I am new to quantopian, but intuitively I would expect to get the same exact 'Cumulative performance' if I clone this algo and run it for the same period like you did. But for 2008-09-01 to 2010-01-20, I got 49.4% (see https://www.quantopian.com/algorithms/5561ba996241b52720000519/5561bc42c49d821051876e46) (as opposed to 127% that you got above).
Is my intuition wrong?

George: did you run it on minute data with 10k initial capital? that might affect results too.

Ah.. sorry, I didn't think of that. I used daily data in the first place, that's why I got 49.4%. Now that I used minute data, I've got 149.8% (still not equal, but closer to David's 127.4%). Thanks Johnny

Did you consider transaction costs?
What's the turnover ratio and maximum draw down? Is there any quantopian lib for these metrics?

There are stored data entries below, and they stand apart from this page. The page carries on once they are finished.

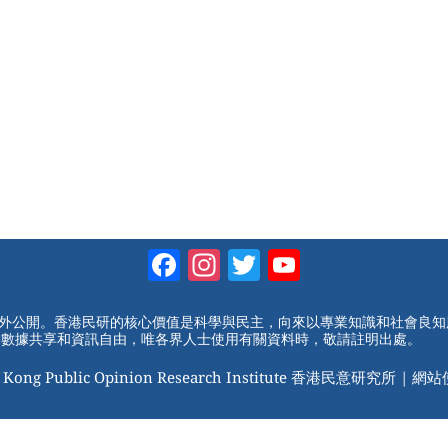
Facebook
Instagram
Twitter
YouTube
Channel
對外公開。香港民研的核心價值是科學與民主，向來以專業知識和社會良
動數據共享和資訊自由，唯各界人士使用有關資料時，敬請註明出處。
 Kong Public Opinion Research Institute 香港民意研究所 |
網站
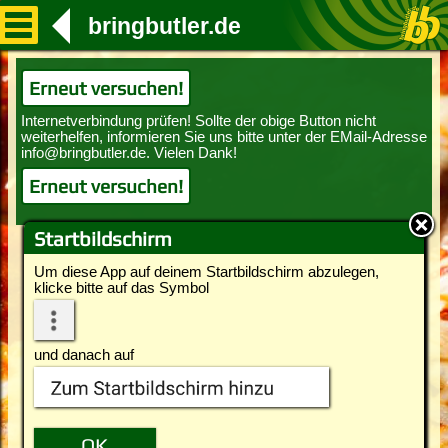
bringbutler.de
Erneut versuchen!
Erneut versuchen!
Startbildschirm
Um diese App auf deinem Startbildschirm abzulegen,
klicke bitte auf das Symbol
und danach auf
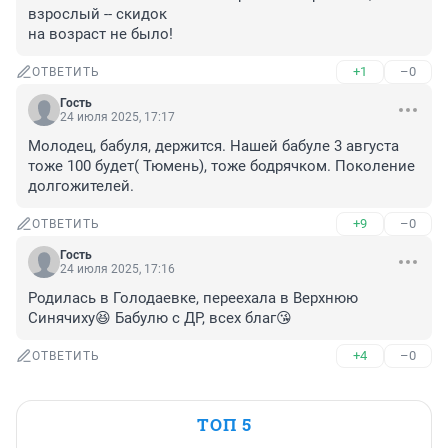
взрослый -- скидок

на возраст не было!
+1
–0
ОТВЕТИТЬ
Гость
24 июля 2025, 17:17
Молодец, бабуля, держится. Нашей бабуле 3 августа 
тоже 100 будет( Тюмень), тоже бодрячком. Поколение 
долгожителей.
+9
–0
ОТВЕТИТЬ
Гость
24 июля 2025, 17:16
Родилась в Голодаевке, переехала в Верхнюю 
Синячиху😆 Бабулю с ДР, всех благ😘
+4
–0
ОТВЕТИТЬ
ТОП 5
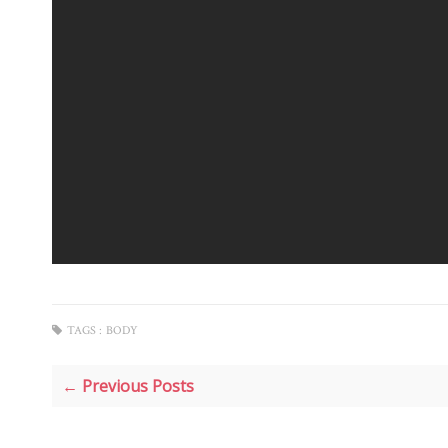
TAGS :
BODY
← Previous Posts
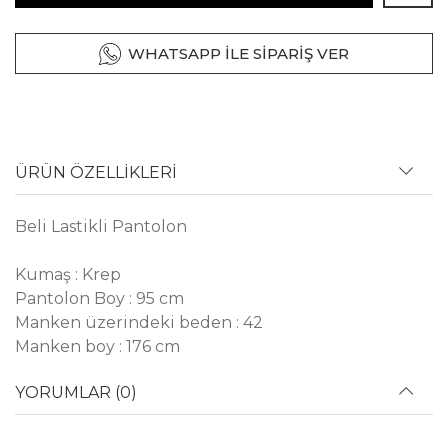
WHATSAPP İLE SİPARİŞ VER
ÜRÜN ÖZELLİKLERİ
Beli Lastikli Pantolon
Kumaş : Krep
Pantolon Boy : 95 cm
Manken üzerindeki beden : 42
Manken boy : 176 cm
YORUMLAR (0)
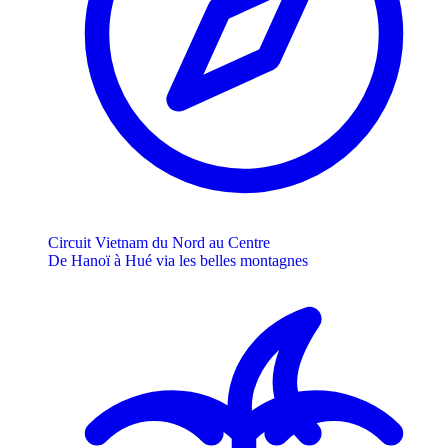
Circuit Vietnam du Nord au Centre
De Hanoï à Hué via les belles montagnes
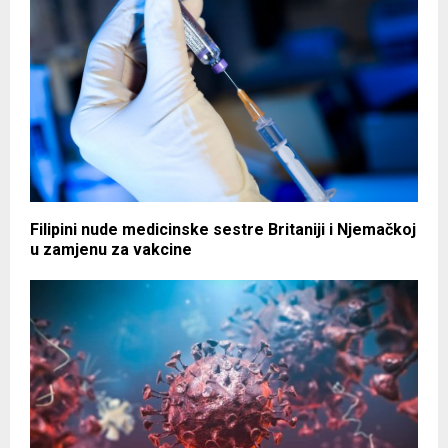
Filipini nude medicinske sestre Britaniji i Njemačkoj
u zamjenu za vakcine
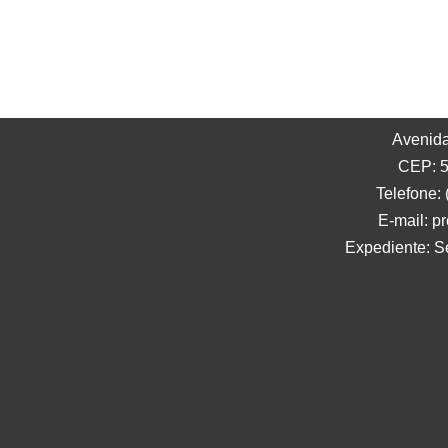
Avenida
CEP: 5
Telefone:
E-mail: p
Expediente: S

I'm new to quantopian and have not started the first algo yet. I apologize if these questions are too naive. :)

It seems that there is a mistake. Please see the blow

def handle_data(context, data):
dt = get_datetime()

if not context.trade_manager.signal(dt):##<<Here the function signal just is given one param. But its declaration show that it should have two params.  
    return

The function signal is given one param. But its declaration show that it should have two params.